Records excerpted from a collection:
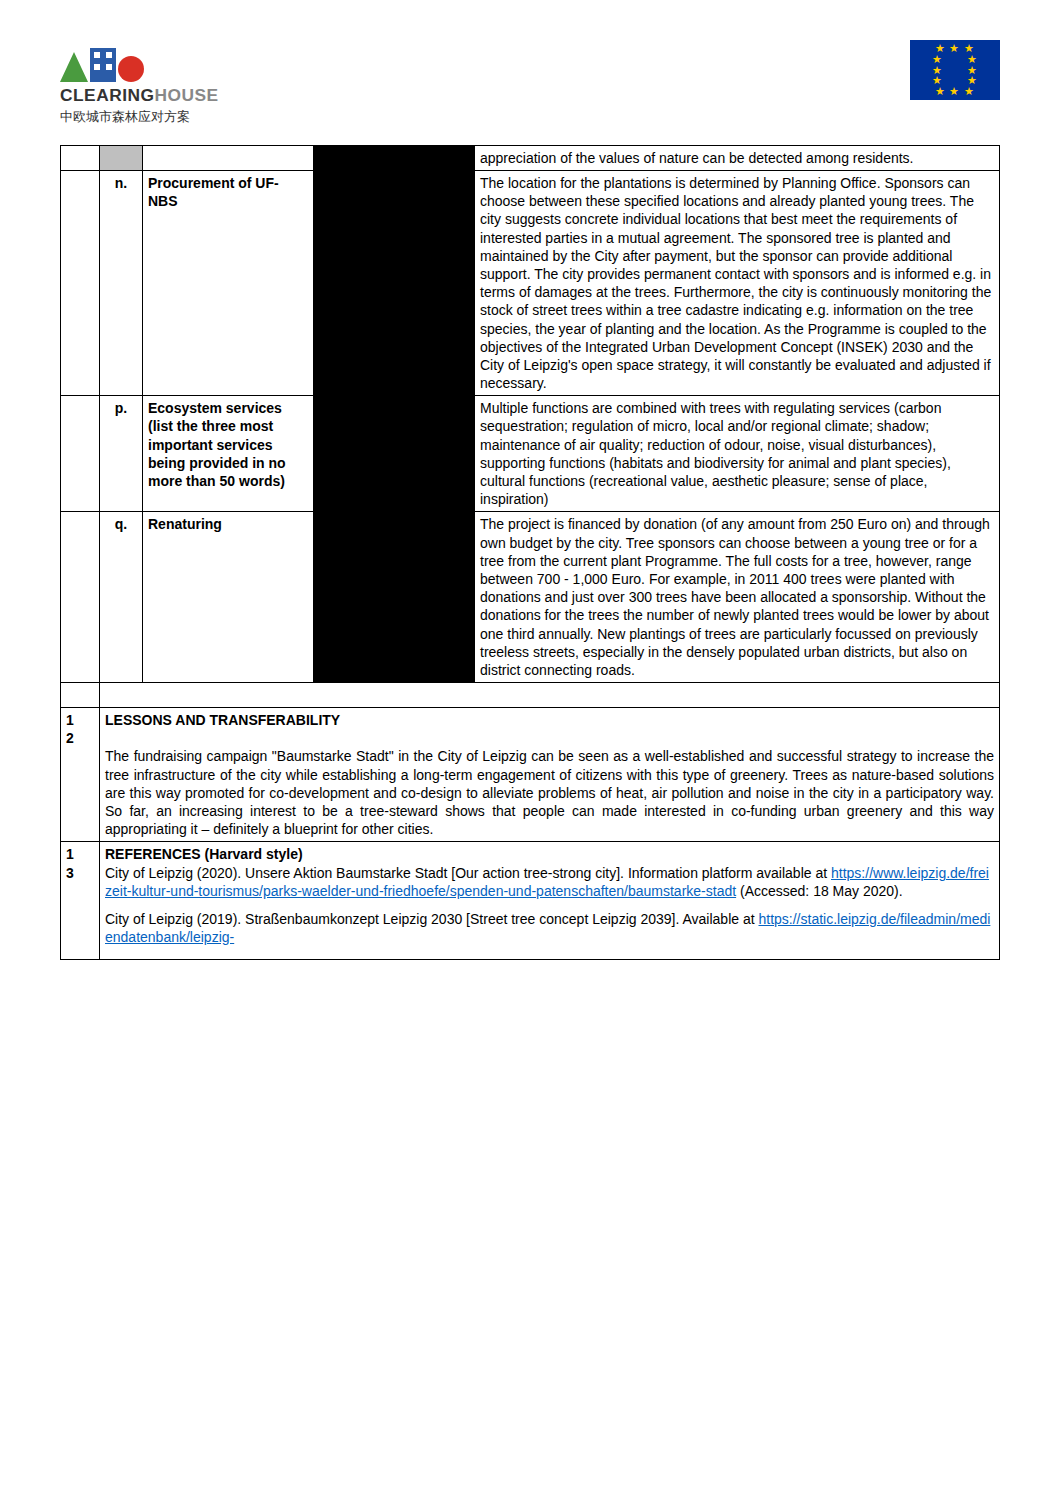CLEARING HOUSE
中欧城市森林应对方案
★ ★ ★
★ ★
★ ★
★ ★
★ ★ ★
| | | | | appreciation of the values of nature can be detected among residents. |
| | n. | Procurement of UF-NBS | | The location for the plantations is determined by Planning Office. Sponsors can choose between these specified locations and already planted young trees. The city suggests concrete individual locations that best meet the requirements of interested parties in a mutual agreement. The sponsored tree is planted and maintained by the City after payment, but the sponsor can provide additional support. The city provides permanent contact with sponsors and is informed e.g. in terms of damages at the trees. Furthermore, the city is continuously monitoring the stock of street trees within a tree cadastre indicating e.g. information on the tree species, the year of planting and the location. As the Programme is coupled to the objectives of the Integrated Urban Development Concept (INSEK) 2030 and the City of Leipzig's open space strategy, it will constantly be evaluated and adjusted if necessary. |
| | p. | Ecosystem services (list the three most important services being provided in no more than 50 words) | | Multiple functions are combined with trees with regulating services (carbon sequestration; regulation of micro, local and/or regional climate; shadow; maintenance of air quality; reduction of odour, noise, visual disturbances), supporting functions (habitats and biodiversity for animal and plant species), cultural functions (recreational value, aesthetic pleasure; sense of place, inspiration) |
| | q. | Renaturing | | The project is financed by donation (of any amount from 250 Euro on) and through own budget by the city. Tree sponsors can choose between a young tree or for a tree from the current plant Programme. The full costs for a tree, however, range between 700 - 1,000 Euro. For example, in 2011 400 trees were planted with donations and just over 300 trees have been allocated a sponsorship. Without the donations for the trees the number of newly planted trees would be lower by about one third annually. New plantings of trees are particularly focussed on previously treeless streets, especially in the densely populated urban districts, but also on district connecting roads. |
| 1 2 | LESSONS AND TRANSFERABILITY The fundraising campaign "Baumstarke Stadt" in the City of Leipzig can be seen as a well-established and successful strategy to increase the tree infrastructure of the city while establishing a long-term engagement of citizens with this type of greenery. Trees as nature-based solutions are this way promoted for co-development and co-design to alleviate problems of heat, air pollution and noise in the city in a participatory way. So far, an increasing interest to be a tree-steward shows that people can made interested in co-funding urban greenery and this way appropriating it – definitely a blueprint for other cities. |
| 1 3 | REFERENCES (Harvard style) City of Leipzig (2020). Unsere Aktion Baumstarke Stadt [Our action tree-strong city]. Information platform available at https://www.leipzig.de/freizeit-kultur-und-tourismus/parks-waelder-und-friedhoefe/spenden-und-patenschaften/baumstarke-stadt (Accessed: 18 May 2020). City of Leipzig (2019). Straßenbaumkonzept Leipzig 2030 [Street tree concept Leipzig 2039]. Available at https://static.leipzig.de/fileadmin/mediendatenbank/leipzig- |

Exercise:
Exactly how many lines in the records above hold the string "Baumstarke"? Reply with that number only.

Solution for this problem:
2